All in all, flaws notwithstanding, it's still well worth watching.  Designwise, it interests me because Woodhead's work here in some ways achieves a lot of what I was groping for, but could never quite find, in the North American tour I designed about nine months prior to his Southwark Playhouse production.  I met David the following fall while painting a small show for him here in NYC, and remember comparing notes about the challenges of our respective Titanics.  Credit where it's due, now that I've finally seen his solution: the "sinking" here is smartly focused and theatrical in the best sense, and I envy his confidence in entrusting the ship's legendary scale and opulence entirely to the audience's imagination.  (That might sound like an easy choice, but believe me, it's not: as much as I tried from the outset to create a space where such expectations could be relinquished, they still gnawed at me, and that nervousness bled subliminally through my entire design process).

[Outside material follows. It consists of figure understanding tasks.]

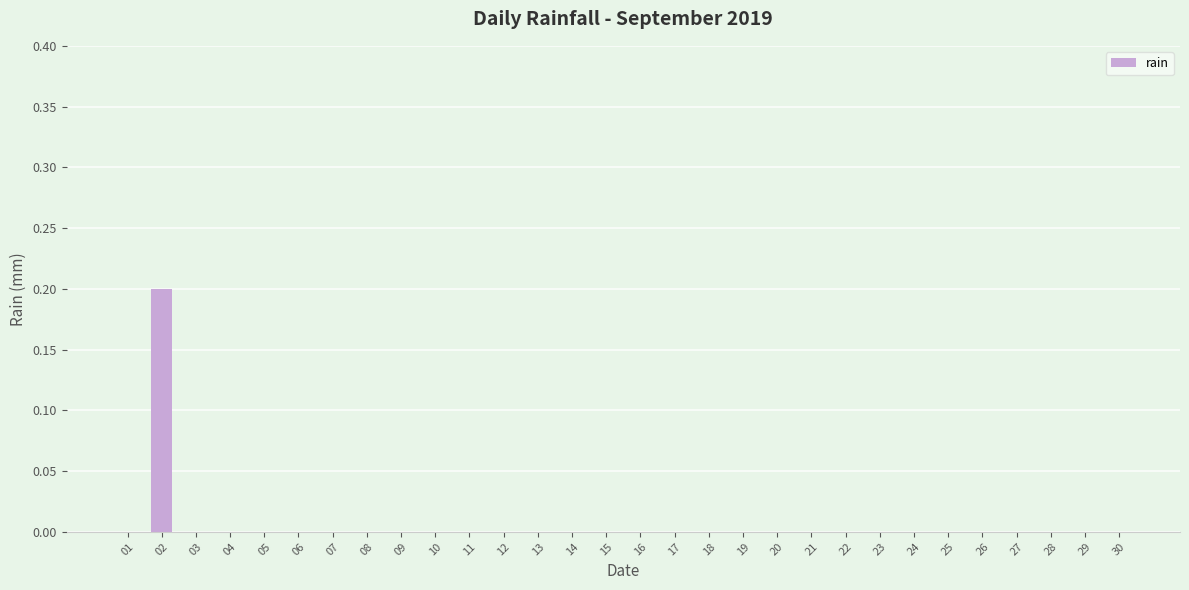

Does the chart contain stacked bars?

No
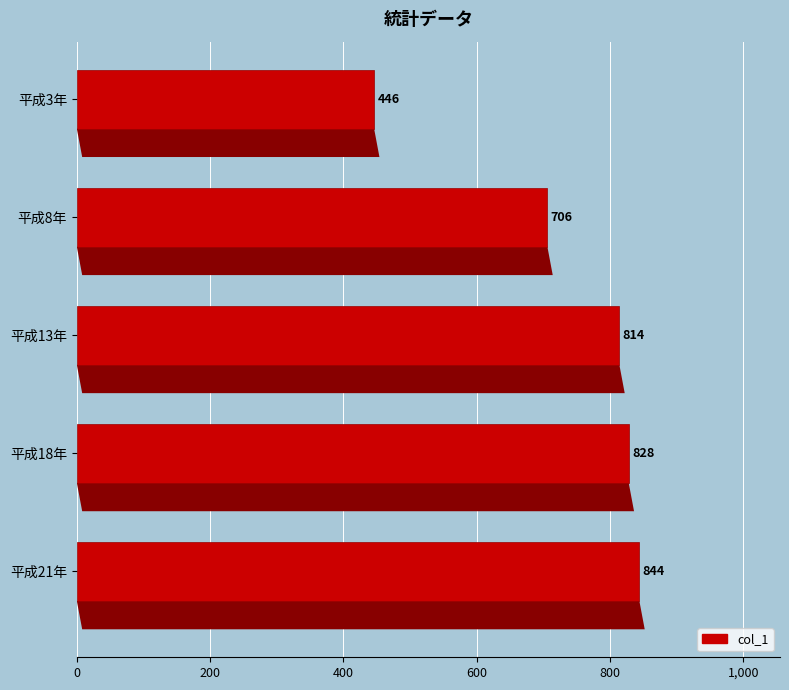

True or false: the data shows 706 at 平成8年.

True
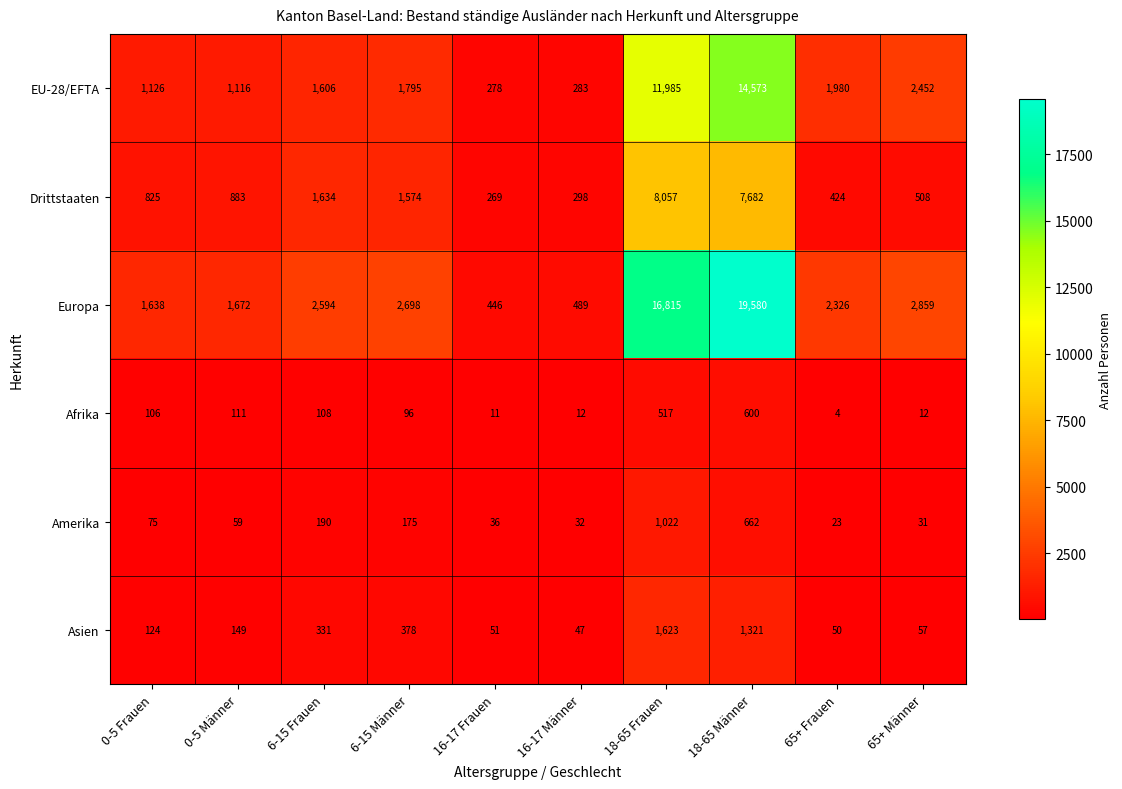

How many categories are shown in the chart?

10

Needless to say, I love his riveted backdrop -- an idea I too had considered (including turning a smattering of the rivets into stars), only to later regret having abandoned.  (At the time, I was afraid that, with never an expanse of truly clear sky, we'd risk feeling trapped in the unglamorous bowels of the ship for the entire evening.  But in hindsight, my nervous reluctance to let go of pale-grey upper-deck cleanness and a traditional sky cyc strikes me as almost wince-inducingly Anything Goes-adjacent).  Nowadays, with smaller-scale, relatively-abstract Titanics all over the place, I'd be able to approach such a production with less timidity.  But at the time, between budget constraints and the intimidatingly iconic subject matter, I felt a lot of pressure, some of it self-imposed.  The musical and the James Cameron movie were both a decade and a half old at that point, but it was Cameron's blockbuster film that still exerted the much greater hold on audiences' visual imagination -- and, even by the spectacle-on-a-shoestring standards to which I was by then all too well-accustomed, Titanic felt like an impossibly tall order.  If the challenge was part of what initially attracted me to the job, it almost as quickly overwhelmed me.